『かくれさごこけし』/岩隣明来人

「もういいかい」と、高く弾む声が古い日本家屋の中に響き、そして染みるように消えていく。外では大粒の雨が落ちている。海馬少年は大黒柱に顔を俯せたまま言った。しかし相手からの返事はない。彼はこけしとかくれんぼをしているのである。海馬少年には人間の友達がいない。彼は無邪気な顔と高く弾む声を持つ少年だが、同時に相応の年に似つかわしくない憂いをおびているのだ。子どもはその異様な性質に敏感なのか誰一人海馬少年に近寄ろうとはしない。事実大人も彼の異様さには敬遠していた。
そんな海馬少年にただ一人付き添っているのがあのこけしである。ミズキから彫られた白い肌が美しい鳴子のこけしである。少年の母親が形見として海馬少年に与えたものであるが、本人はそのことを知らない。父親は社の宗家として多忙な立場にあり、海馬少年と接する機会は殆どなかった。故に今ではこけしだけが家族であり、唯一の友達である。軈て陽が照り付けるようになり、青い空を映す水溜りも徐々に消えていった。
海馬少年は空が晴れると林の方へこけしを持って走っていく。先程まで降った雨が泥を含んでどす黒くなり何処かへ流れていった。少年は林の中を深く進んでいき、そして一本の大木の前で止まりこけしを置く。すぐに少年は大木に顔を俯せ数え始める。「もういいかい」と、少年の澄んだ声が林を抜けて何処かへ消える。

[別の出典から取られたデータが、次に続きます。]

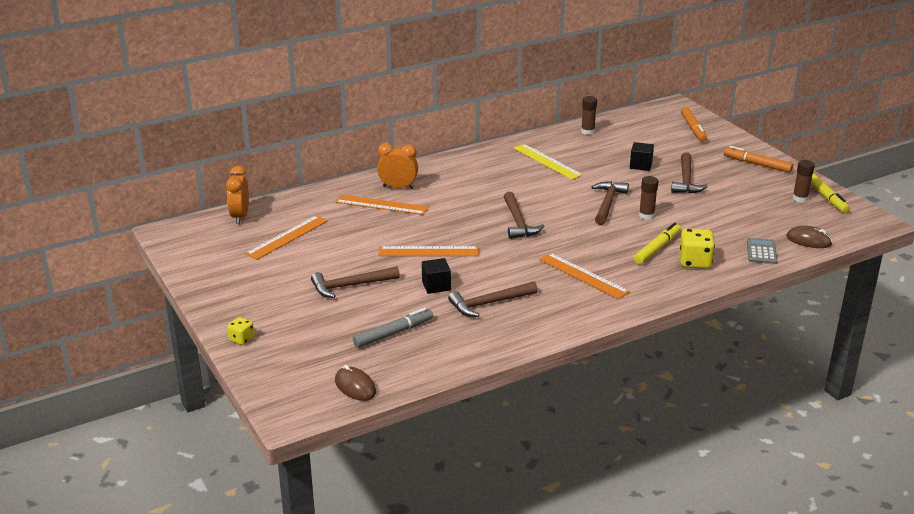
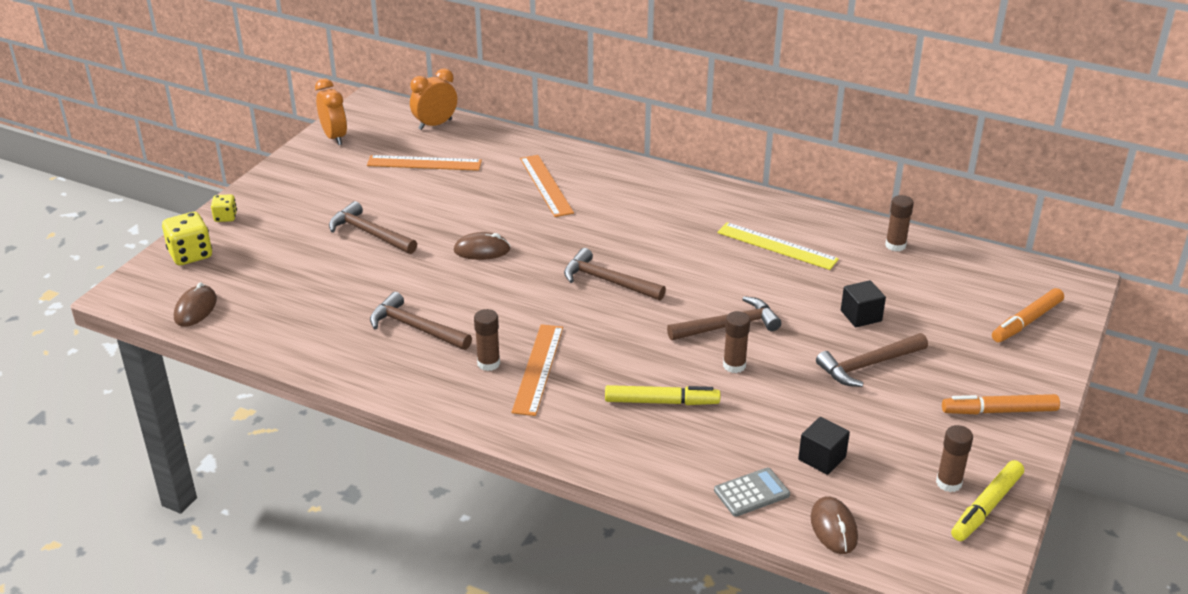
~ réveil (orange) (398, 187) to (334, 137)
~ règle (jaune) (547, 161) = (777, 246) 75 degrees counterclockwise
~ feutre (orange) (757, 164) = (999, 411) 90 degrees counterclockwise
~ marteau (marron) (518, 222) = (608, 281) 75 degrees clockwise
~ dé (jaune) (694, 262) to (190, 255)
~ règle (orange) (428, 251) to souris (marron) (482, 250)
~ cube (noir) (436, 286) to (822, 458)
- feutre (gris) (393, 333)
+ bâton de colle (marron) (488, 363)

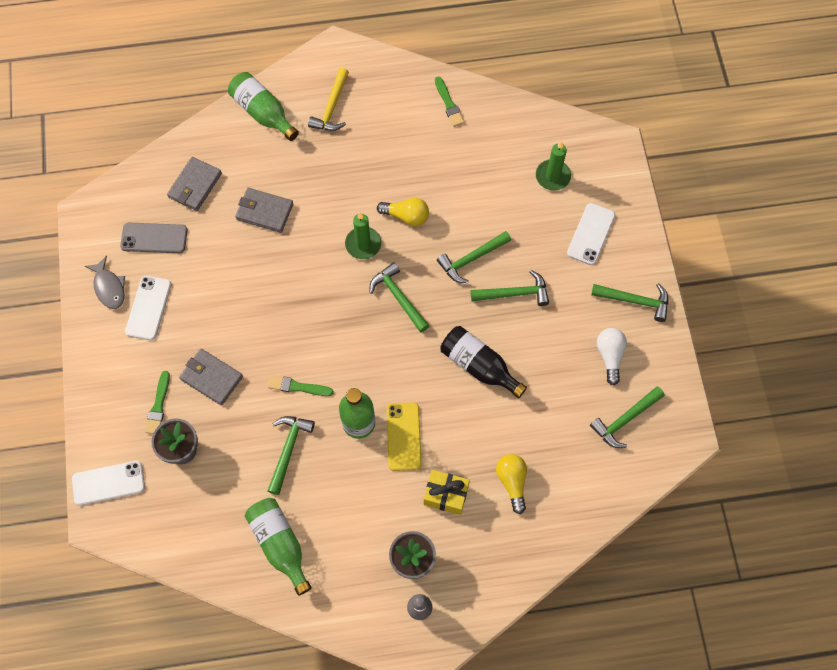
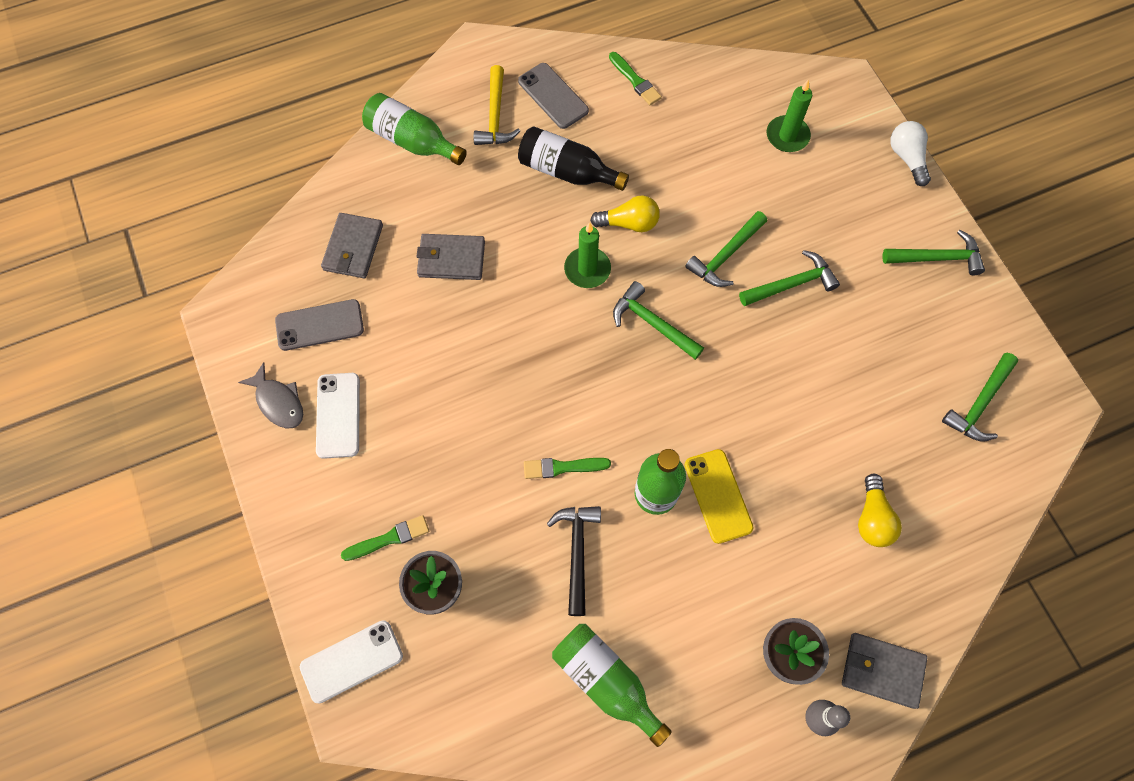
- téléphone (blanc) (591, 234)
~ bouteille (noir) (479, 366) to (567, 171)
~ ampoule (blanc) (610, 356) to (907, 158)
~ portefeuille (gris) (211, 378) to (882, 670)
~ pinceau (vert) (158, 405) = (388, 539) 105 degrees counterclockwise
~ marteau (vert) (288, 449) to marteau (noir) (577, 552)
~ ampoule (jaune) (512, 482) = (872, 518) 150 degrees counterclockwise
- cadeau (jaune) (446, 495)
+ téléphone (gris) (553, 96)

すると不思議なことに地べたに置いた筈のこけしが姿を消した。少年が付近の叢をかき回すとこけしが姿を現した。また少年が数えるとこけしは再び姿を晦ました。今度は中々見つけられない。少年が楽しそうに空を仰ぐと、大木の枝の上にこけしが乗っていた。「みいつけた」という少年の弾んだ声が麓の人々の耳に届く頃には夕焼けが広がっていた。人々は海馬少年がこけしとかくれんぼをしていることを知っており、「かくれさごこけし」という名前をつけたのだった。